In Amazon’s eyes, there is apparently no contradiction between the contentions that Black lives matter on the one hand and that the majority-Black workforce in its Bessemer warehouse should not be afforded the protections and benefits of a union, which will, among many other things, help to protect them from the unchecked spread of a deadly virus that has already infected almost 20,000 Amazon workers in the United States, on the other. It is certainly an interesting position to maintain, and it raises difficult questions about what the relationship is between racial justice and economic justice – and what it should be.

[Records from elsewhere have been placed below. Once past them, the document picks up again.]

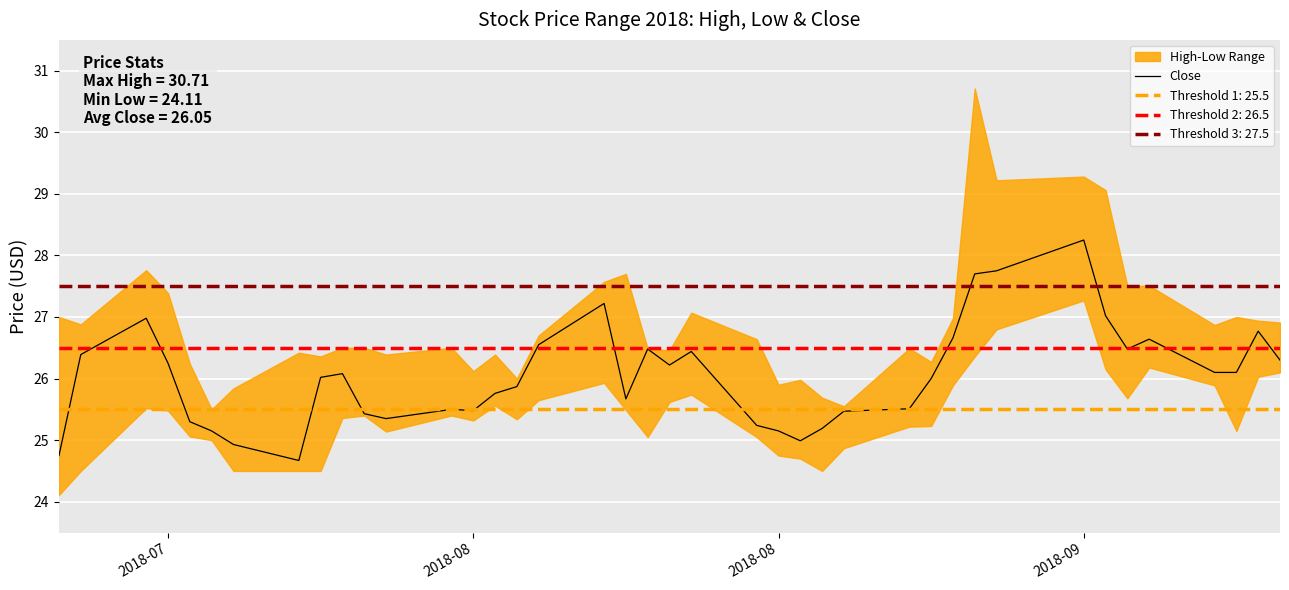

Reading left to right, list all the values displayed in this chart.

24.8	26.4	27.0	26.2	25.3	25.1	24.9	24.7	26.0	26.1	25.4	25.4	25.5	25.5	25.8	25.9	26.5	27.2	25.7	26.5	26.2	26.4	25.2	25.1	25.0	25.2	25.5	25.5	26.0	26.7	27.7	27.8	28.2	27.0	26.5	26.6	26.1	26.1	26.8	26.3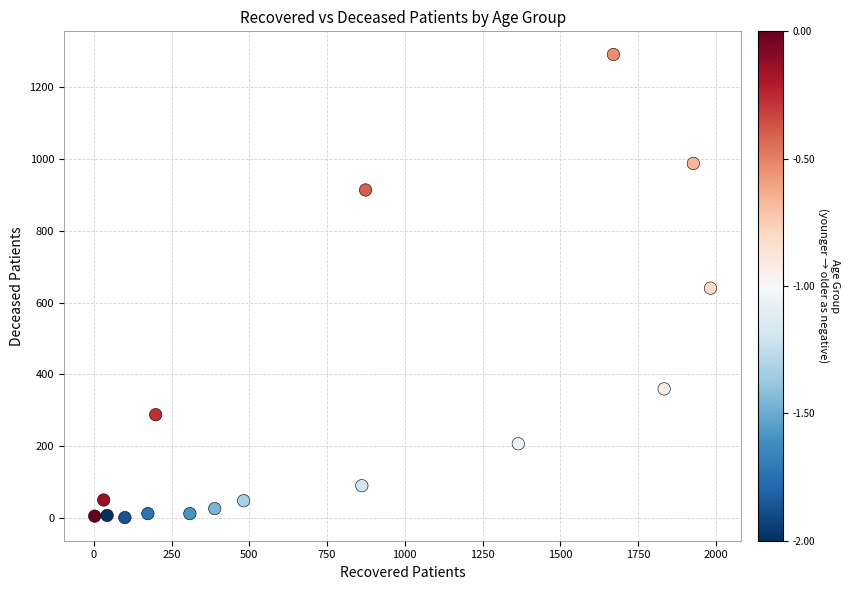

What is the range of X values (max minus min)?

1980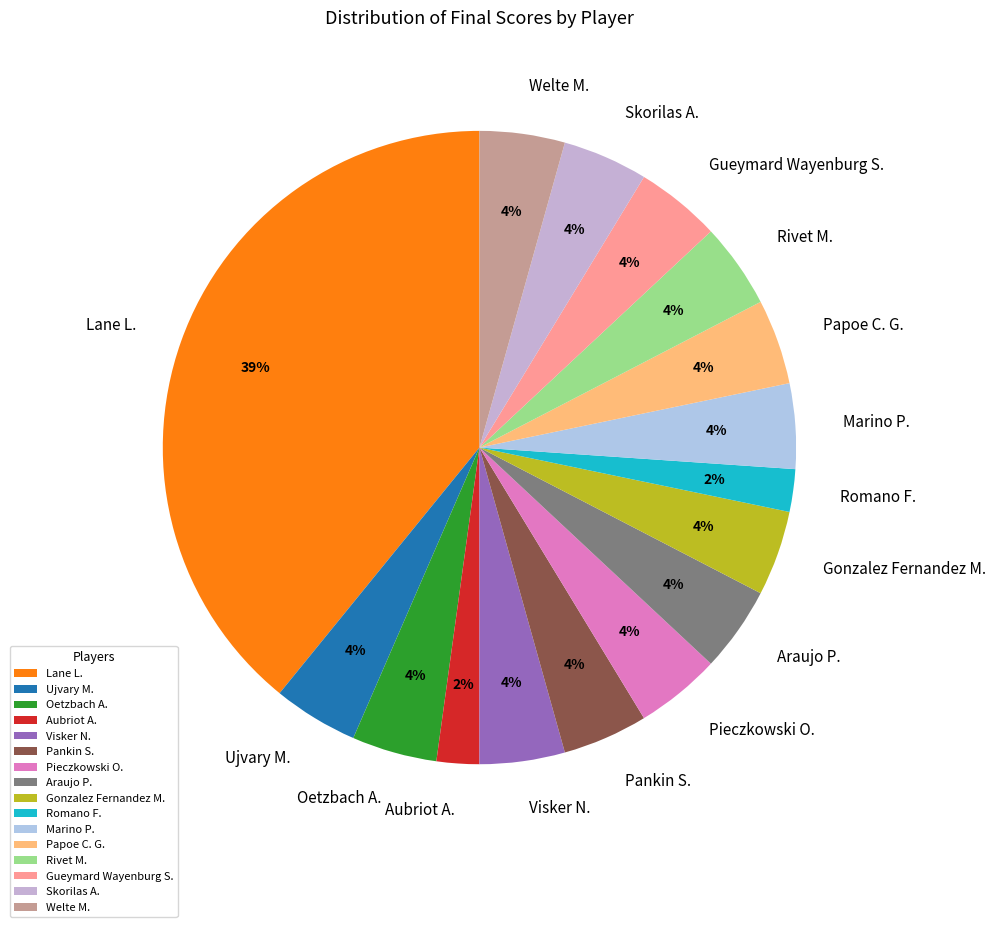

Between Papoe C. G. and Aubriot A., which is larger?

Papoe C. G.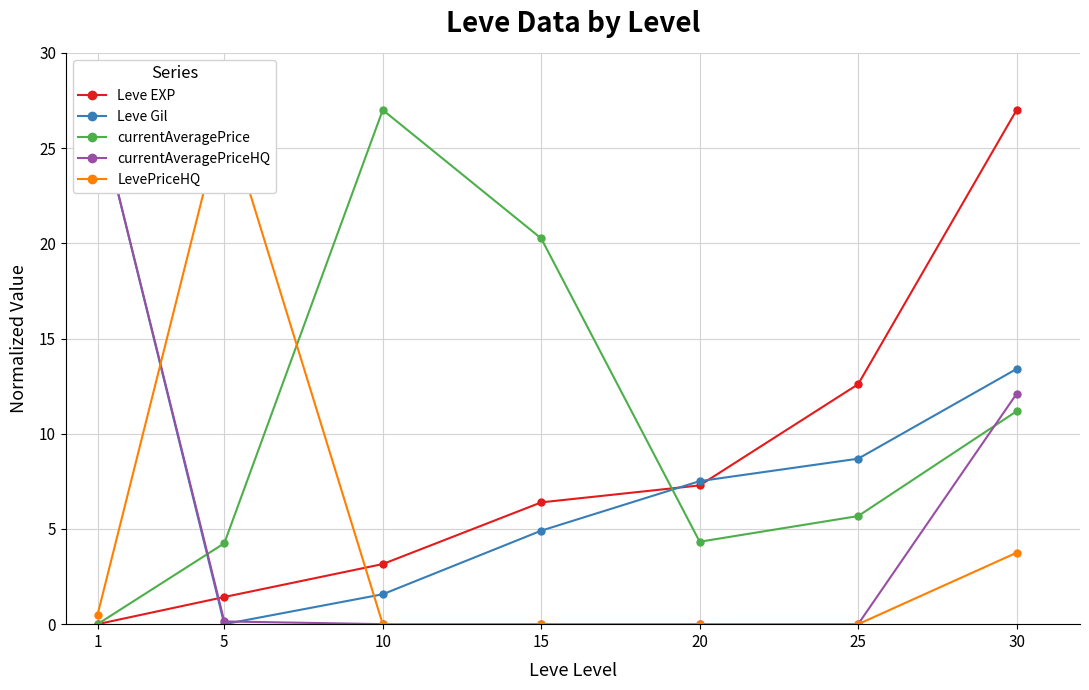

Count the number of categories in the chart.

7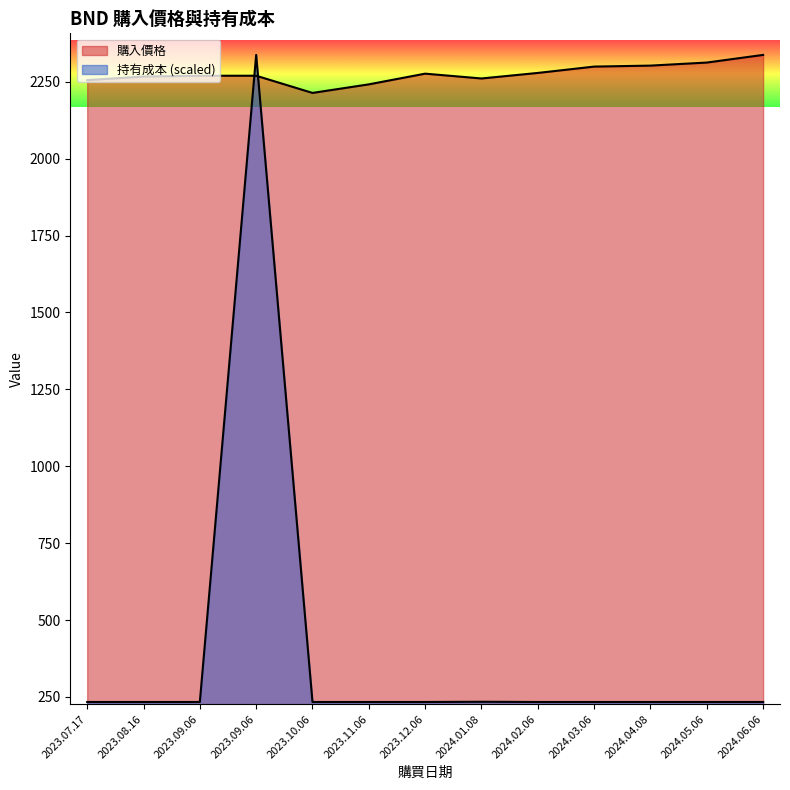

Reading left to right, extract all data points from this chart.

購入價格: 2023.07.17=2255.4	2023.08.16=2267.1	2023.09.06=2269.7	2023.09.06=2269.7	2023.10.06=2213.8	2023.11.06=2241.7	2023.12.06=2276.5	2024.01.08=2260.8	2024.02.06=2278.8	2024.03.06=2299.4	2024.04.08=2302.7	2024.05.06=2312.6	2024.06.06=2337.4
持有成本: 2023.07.17=233.7	2023.08.16=233.7	2023.09.06=233.7	2023.09.06=2337.4	2023.10.06=233.7	2023.11.06=233.7	2023.12.06=233.7	2024.01.08=234.4	2024.02.06=233.7	2024.03.06=233.7	2024.04.08=233.7	2024.05.06=233.7	2024.06.06=233.7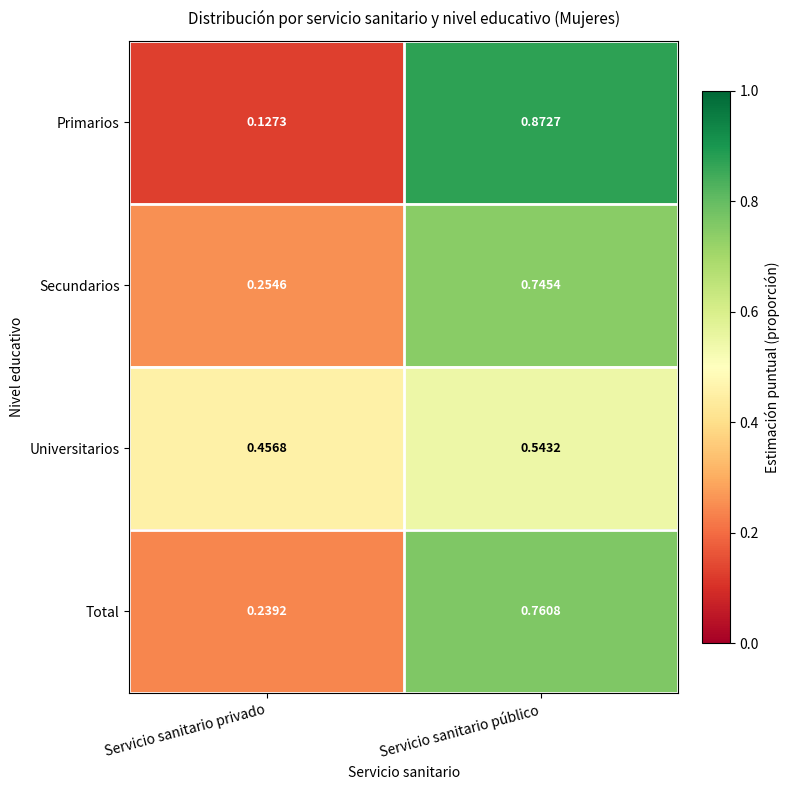

At which category is the sum across all series the highest?

Servicio sanitario público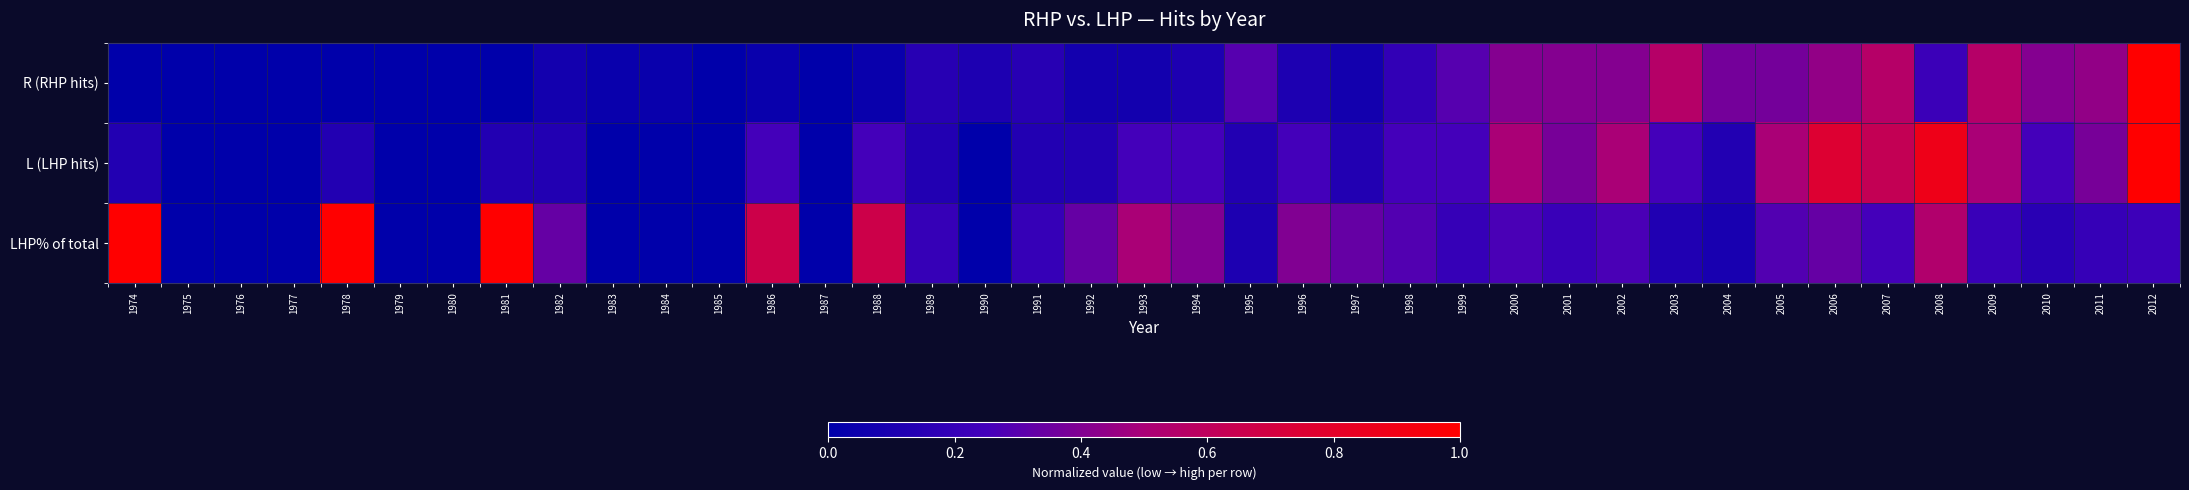

At which category is the sum across all series the highest?

2012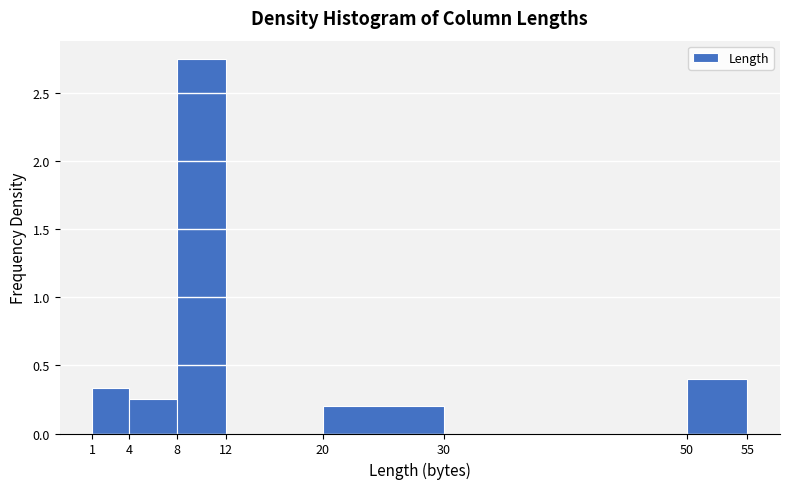

Reading left to right, transcribe this chart: for each bar, give the range it covers on the x-axis and its height. The values are not printed on the chart, so give them approximately, as read against the axis.

1 to 4: 0.35
4 to 8: 0.25
8 to 12: 2.75
12 to 20: 0
20 to 30: 0.20
30 to 50: 0
50 to 55: 0.40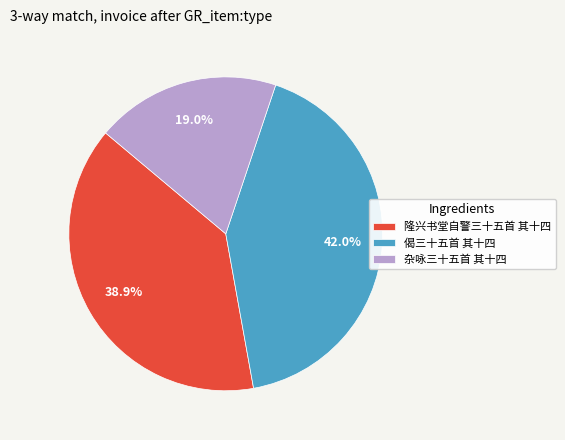

The 偈三十五首 其十四 slice represents 42% of the pie. True or false?

True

In other news, President Biden said on Saturday that his proposal to increase the minimum wage to $15 an hour – which was a centerpiece of various Democratic campaigns in 2020 – is likely not “going to survive” in the Democrats’ final coronavirus relief package. Sen. Manchin, a necessary vote for the bill to pass, said that he does not support raising the minimum wage to $15 an hour, though he does support a more moderate raise. As Maxwell wrote on Friday, Democratic leaders have made clear their intention to pass the stimulus package through budget reconciliation without any Republican votes. The bill, which includes $1,400 stimulus checks (and not the $2,000 checks that President Biden, Sens. Ossoff and Warnock, and many other Democrats promised while campaigning last year), is expected to become law in the new few weeks.

In Chicago, negotiations continue between the Chicago Teachers Union and Chicago Public Schools. Mayor Lightfoot and district officials have proposed a staggered timeline for a return to in-person instruction that would start on Tuesday, phase in throughout February, and end on March 1 with the return of middle-school students. But CTU officials, requesting vaccinations and remote learning options in case of outbreak and citing other concerns for the health and safety of teachers and their families, have refused to accept the proposed terms. Chicago Public Schools announced on Friday that it still has not reached an agreement with CTU. Similar debates between teachers’ unions and school districts have intensified across the country as school officials increase their pressure on unions to reopen schools, and unions, citing unaddressed safety concerns, resist. There is a growing consensus among health officials that reopening schools is appropriate, but many teachers, faced with the prospect of returning to poorly ventilated classrooms with inadequate testing and tracing methods, disagree. It remains to be seen what position, if any, President Biden will ultimately take to resolve the growing tension.

Finally, on Friday, editorial employees of the New York Daily News announced that they have voted to join the NewsGuild of New York and are seeking recognition from the newspaper’s owner, Tribune Publishing, which is expected to respond early this week.